Analysts are even more bullish on Tata's plans. "There's no doubt this car is going to create a new [automotive] segment altogether," says Abdul Majeed, a partner in the automotive practice of PricewaterhouseCoopers. "If you look at the Indian automotive market, the bulk of it—over 70 percent—is two-wheelers. But the price gap between two-wheelers and four-wheelers has been very significant." The price tag for the People's Car is a bit more than double the cost of a midrange motorcycle, like Hero Honda's 100cc Splendor. Majeed forecasts that Tata's new car could encourage 10 to 20 percent of India's scooter and motorcycle buyers to purchase a car instead. If that happens, it would mean an additional 1.8 million vehicles sold per year—almost equal to the current size of the entire Indian passenger-car market.
Most analysts are waiting for a view of the car before pegging sales estimates—a task made difficult because Ratan Tata has played his cards very close to the vest in the three-year lead-up to the launch of the People's Car, revealing almost nothing about the design and features of the vehicle, or how the company managed to slash costs—both of which will define how the car affects the global industry. Prototypes have been as jealously guarded.
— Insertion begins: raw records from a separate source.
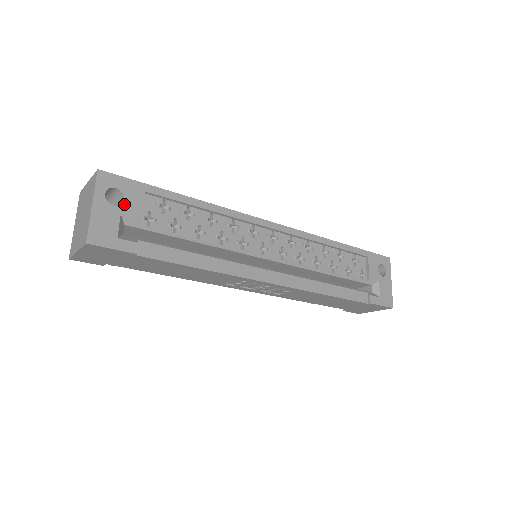
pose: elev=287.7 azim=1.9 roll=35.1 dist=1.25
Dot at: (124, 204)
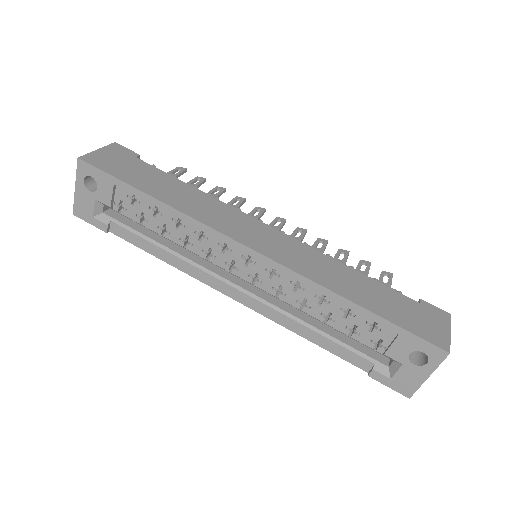
Dot at: (98, 192)
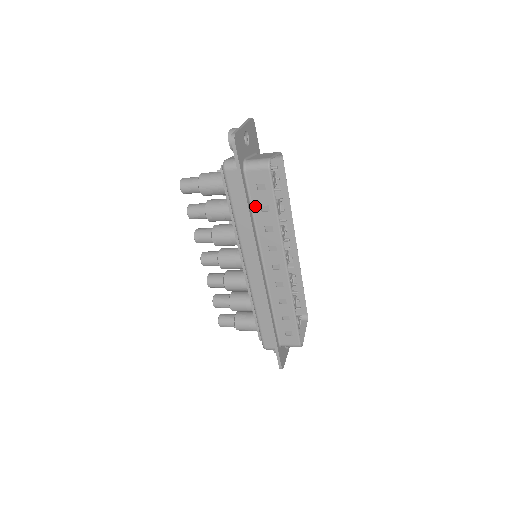
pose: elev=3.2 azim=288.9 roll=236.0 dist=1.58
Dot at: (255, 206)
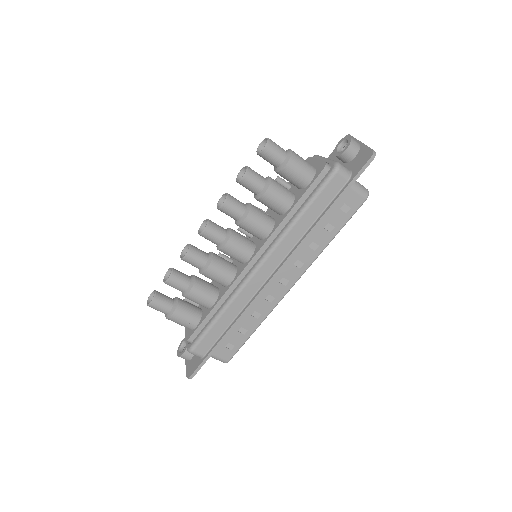
Dot at: (324, 219)
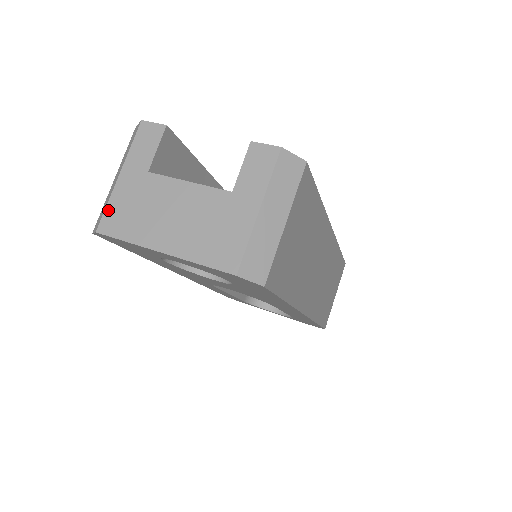
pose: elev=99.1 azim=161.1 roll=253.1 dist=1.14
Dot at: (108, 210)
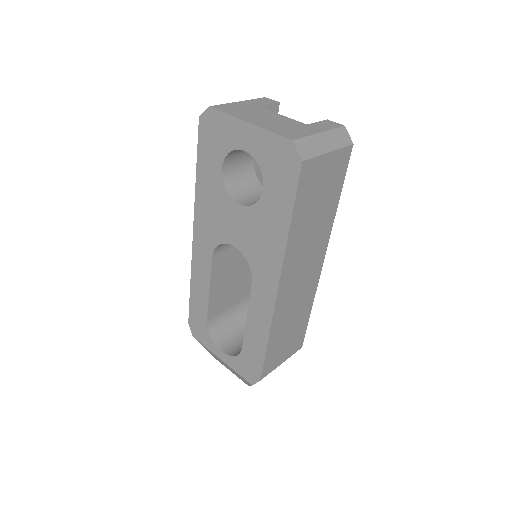
Dot at: (223, 105)
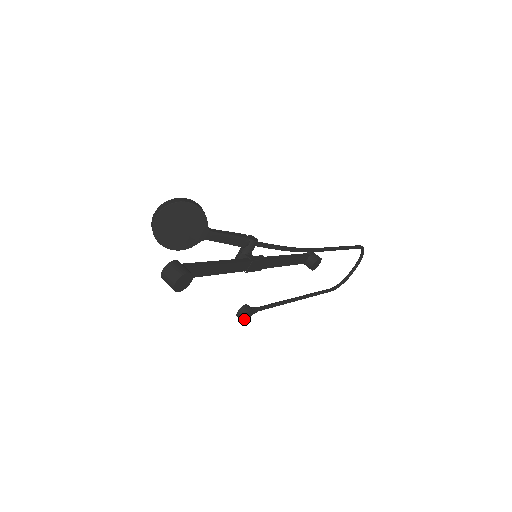
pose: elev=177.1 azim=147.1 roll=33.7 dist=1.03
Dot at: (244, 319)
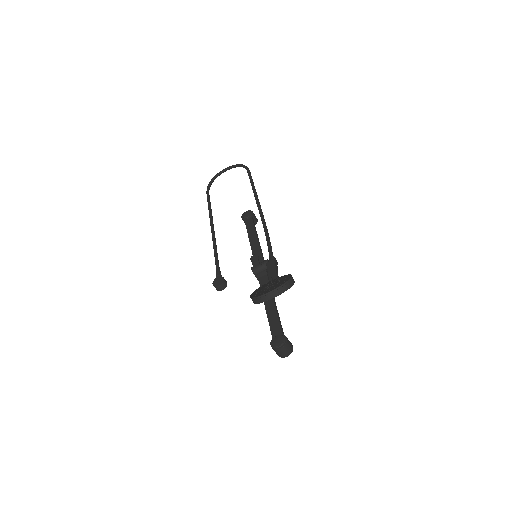
Dot at: (219, 289)
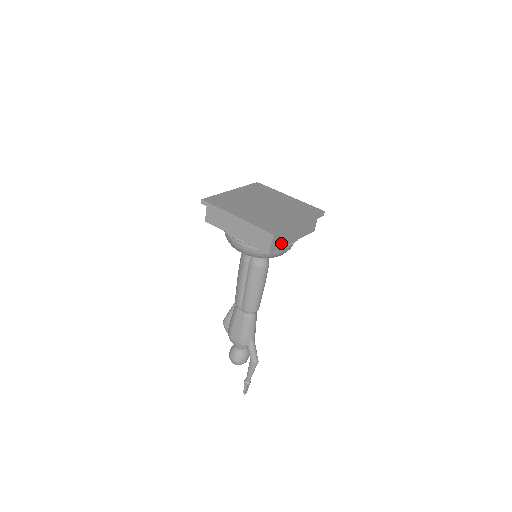
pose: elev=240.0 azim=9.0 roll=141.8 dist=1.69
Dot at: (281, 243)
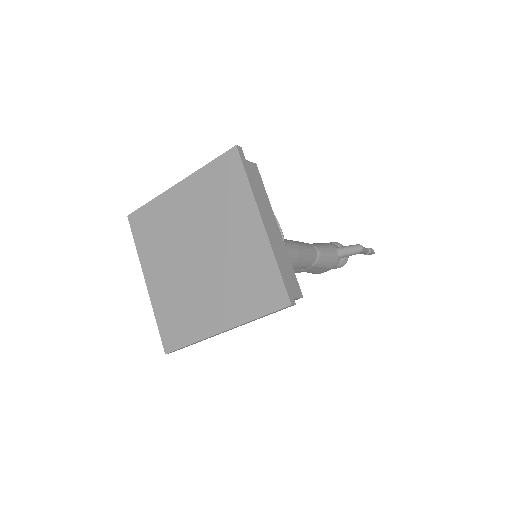
Dot at: (286, 266)
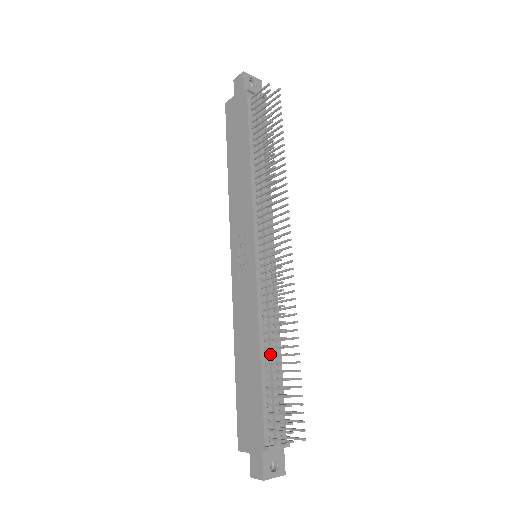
Virtually all that is known for sure about the car so far—courtesy of a scripted "leak" by one of the company directors after Nobel Prize-winning climatologist R. K. Pachauri suggested the People's Car could be an environmentalist's nightmare if it vastly increases numbers on the road—is that it gets 25 kilometers per liter (59 miles per gallon) of gasoline, meets European emissions standards and matches the Maruti 800 in acceleration. It was also revealed that the car uses more plastic and fewer bolts than conventional designs, lending credence to rumors that Tata engineers visited Lotus in Malaysia to study adhesive bonding as an alternative to welding.
But its other cost-saving measures could have the biggest impact. Promising huge sales volumes, Tata has worked closely with components suppliers to bring the price of each part into a predetermined target range. The efforts are reminiscent of the techniques Tata used a few years back to bring down the price of the Ace, India's first mini-pickup truck, to about $6,000—close to the cost of the three-wheeled vehicles generally used for small jobs. In a considerable feat of engineering, the company came up with a design that allowed it to cut two engines for the Ace from the same block it used for the Indica. Not only did that allow the company to avoid building a new assembly facility, it also allowed it to capitalize on further economies of scale. If the People's Car shows more of the same, Tata—and India—may well win the race to miniaturize the automobile.